Os critérios políticos na escolha de um juiz para o STF

Um crítico literário não é melhor ou pior porque gosta ou deixa de gostar de uma obra ou de um autor. Mesmo que já tenhamos opinião formada, o texto de um BOM crítico sempre nos interessa (ou deveria nos interessar) – pelas informações que traz, mas principalmente pelo modo como articula uma visão diferente da minha, forçando-me a refinar meu pensamento e apurar meu gosto. Posso gostar do crítico, enfim, sem aceitar as conclusões que ele tira, e sem gostar, portanto, daquilo que ele gosta. A mesma coisa vale para quase todo o domínio das ciências humanas. Só pessoas muito superficiais lêem apenas daquilo com que estão de acordo. Quem gosta de pensar fica genuinamente feliz quando encontra uma articulação interessante de pensamentos contrários aos seus. É aí que o jogo intelectual fica mais denso.

Coisa muito diferente acontece quando o eleitor vai às urnas. Quem vota não está avaliando simplesmente a articulação interna e a riqueza argumentativa dos diversos discursos em disputa. Não se trata apenas de eleger, digamos assim, o candidato “mais capaz e mais bem preparado”. Procuramos, é claro, apoiar alguém que seja tudo isso, mas é necessário também que CONCORDEMOS com aquilo que ele diz. Ao votar, depositamos nossa confiança numa certa DIREÇÃO a ser seguida. Ouvimos o que os outros candidatos têm a dizer, mas no final das contas votamos naquele que representa a nossa visão de mundo. É assim que as coisas são, e é assim que elas devem ser.

Somos muitas vezes prisioneiros da ilusão de que a escolha de um ministro do STF não deva ser feita levando-se em conta critérios políticos. O mundo jurídico brasileiro, por razões que valeria a pena investigar, é INSTINTIVAMENTE positivista. Como não se trata de um positivismo refletido, mas apenas de um impulso semiarticulado, ele está vinculado a enganos elementares, como essa idéia de que um juiz deve ser avaliado mais ou menos como avaliamos um jogador de xadrez –  por sua capacidade técnica, por seu conhecimento das regras do jogo, por sua capacidade de fazer lances profundos que são, por isso mesmo, tomados como modelo. Podemos (e devemos) avaliar os juízes desse modo. Como no caso do crítico de arte, é possível até mesmo ADMIRAR um juiz de cujas decisões discordamos. O que não é aceitável, a meu ver, é ocultar, por trás dessa dimensão técnica que as decisões de um juiz inegavelmente têm, a dimensão POLÍTICA que elas estão condenadas a ter também. Mais ainda. No momento de ELEGER um juiz para o Supremo, o apuro técnico é sem dúvida uma condição necessária, mas não é nem pode ser condição suficiente para fundamentar a escolha. A presidente não está participando de um concurso de ingresso na carreira acadêmica. Ao escolher um ministro, está decidindo os RUMOS do país. É preciso que a vontade do povo, expressa nas urnas, se reflita na escolha desses rumos também no plano do Poder Judiciário. Não fosse por isso, nossas leis determinariam a realização de um concurso de provas e títulos, e não uma ESCOLHA livre feita por REPRESENTANTES do povo.

________________________

> **Trabalho solicitado**: Dê prosseguimento ao texto sobre os critérios políticos na escolha de ministros do STF, começando logo após a última frase apresentada.

> **Registros contidos em um conjunto de dados**:
________________________

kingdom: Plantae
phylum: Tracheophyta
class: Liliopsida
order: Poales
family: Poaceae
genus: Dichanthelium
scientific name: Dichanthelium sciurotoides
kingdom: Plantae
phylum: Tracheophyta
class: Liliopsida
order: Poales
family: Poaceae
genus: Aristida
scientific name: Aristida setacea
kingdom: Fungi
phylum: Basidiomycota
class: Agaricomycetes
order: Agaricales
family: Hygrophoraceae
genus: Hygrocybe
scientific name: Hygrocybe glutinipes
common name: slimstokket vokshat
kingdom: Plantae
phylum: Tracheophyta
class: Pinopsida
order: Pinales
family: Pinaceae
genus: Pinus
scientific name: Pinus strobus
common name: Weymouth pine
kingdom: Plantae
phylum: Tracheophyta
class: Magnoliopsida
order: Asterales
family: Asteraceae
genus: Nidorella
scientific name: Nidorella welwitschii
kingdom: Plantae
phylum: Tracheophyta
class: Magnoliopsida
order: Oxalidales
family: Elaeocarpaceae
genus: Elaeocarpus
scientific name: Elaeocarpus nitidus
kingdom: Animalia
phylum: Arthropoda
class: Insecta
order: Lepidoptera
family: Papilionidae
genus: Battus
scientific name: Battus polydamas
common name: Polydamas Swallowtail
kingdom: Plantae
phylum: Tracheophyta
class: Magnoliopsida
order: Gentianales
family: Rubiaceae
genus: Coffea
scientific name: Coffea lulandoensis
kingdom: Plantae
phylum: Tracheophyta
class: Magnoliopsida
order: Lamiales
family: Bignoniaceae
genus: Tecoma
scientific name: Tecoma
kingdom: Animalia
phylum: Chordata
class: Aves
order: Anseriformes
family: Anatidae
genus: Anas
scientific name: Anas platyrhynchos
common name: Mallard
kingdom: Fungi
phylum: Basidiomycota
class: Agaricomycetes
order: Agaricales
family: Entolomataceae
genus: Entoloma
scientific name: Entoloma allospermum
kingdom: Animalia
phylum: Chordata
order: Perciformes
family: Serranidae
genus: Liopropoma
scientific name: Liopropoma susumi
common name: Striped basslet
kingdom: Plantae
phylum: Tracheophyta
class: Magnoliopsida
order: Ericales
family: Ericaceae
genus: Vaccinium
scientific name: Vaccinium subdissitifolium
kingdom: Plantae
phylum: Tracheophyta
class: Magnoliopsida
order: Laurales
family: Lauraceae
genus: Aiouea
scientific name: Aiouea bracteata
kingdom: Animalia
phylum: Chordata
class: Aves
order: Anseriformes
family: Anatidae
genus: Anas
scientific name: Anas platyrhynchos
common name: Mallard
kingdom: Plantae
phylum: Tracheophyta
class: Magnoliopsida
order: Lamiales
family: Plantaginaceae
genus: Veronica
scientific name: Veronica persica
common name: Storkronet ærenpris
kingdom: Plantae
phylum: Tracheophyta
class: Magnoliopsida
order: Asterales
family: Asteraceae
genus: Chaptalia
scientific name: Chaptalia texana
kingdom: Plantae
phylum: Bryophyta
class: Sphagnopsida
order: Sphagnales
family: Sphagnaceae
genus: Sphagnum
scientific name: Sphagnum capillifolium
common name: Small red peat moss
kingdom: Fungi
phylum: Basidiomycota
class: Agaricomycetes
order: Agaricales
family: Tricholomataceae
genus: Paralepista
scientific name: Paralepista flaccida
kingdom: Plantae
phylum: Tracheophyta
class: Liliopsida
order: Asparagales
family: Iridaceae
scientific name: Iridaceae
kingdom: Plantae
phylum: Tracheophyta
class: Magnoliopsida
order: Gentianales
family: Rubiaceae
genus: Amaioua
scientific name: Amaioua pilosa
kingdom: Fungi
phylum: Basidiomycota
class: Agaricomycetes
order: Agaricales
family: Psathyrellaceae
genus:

________________________

> **Resultado da tarefa**:
Tomem o caso do Pinheirinho, que é emblemático. É preciso perguntar de que maneira um candidato ao posto de ministro do STF aplicaria preceitos constitucionais num caso como aquele. Ou tomem o caso dos habeas corpus concedidos a Daniel Dantas. É preciso perguntar se o candidato acompanharia o ministro Gilmar Mendes, libertando o banqueiro em nome de uma interpretação que põe os direitos individuais sempre acima dos coletivos, ou se faria valer, naquele caso, os direitos da sociedade como um todo, que não tem o menor interesse em manter nas ruas um réu multimilionário que sai por aí tentando subornar delegados da Polícia Federal. O mesmo vale para o caso de Carlinhos Cachoeira. Tourinho Neto é um juiz preparado? Não tenho razões para pensar que não seja. Gostaria de ver pessoas como ele no STF? Deus me livre e guarde. É esse o ponto.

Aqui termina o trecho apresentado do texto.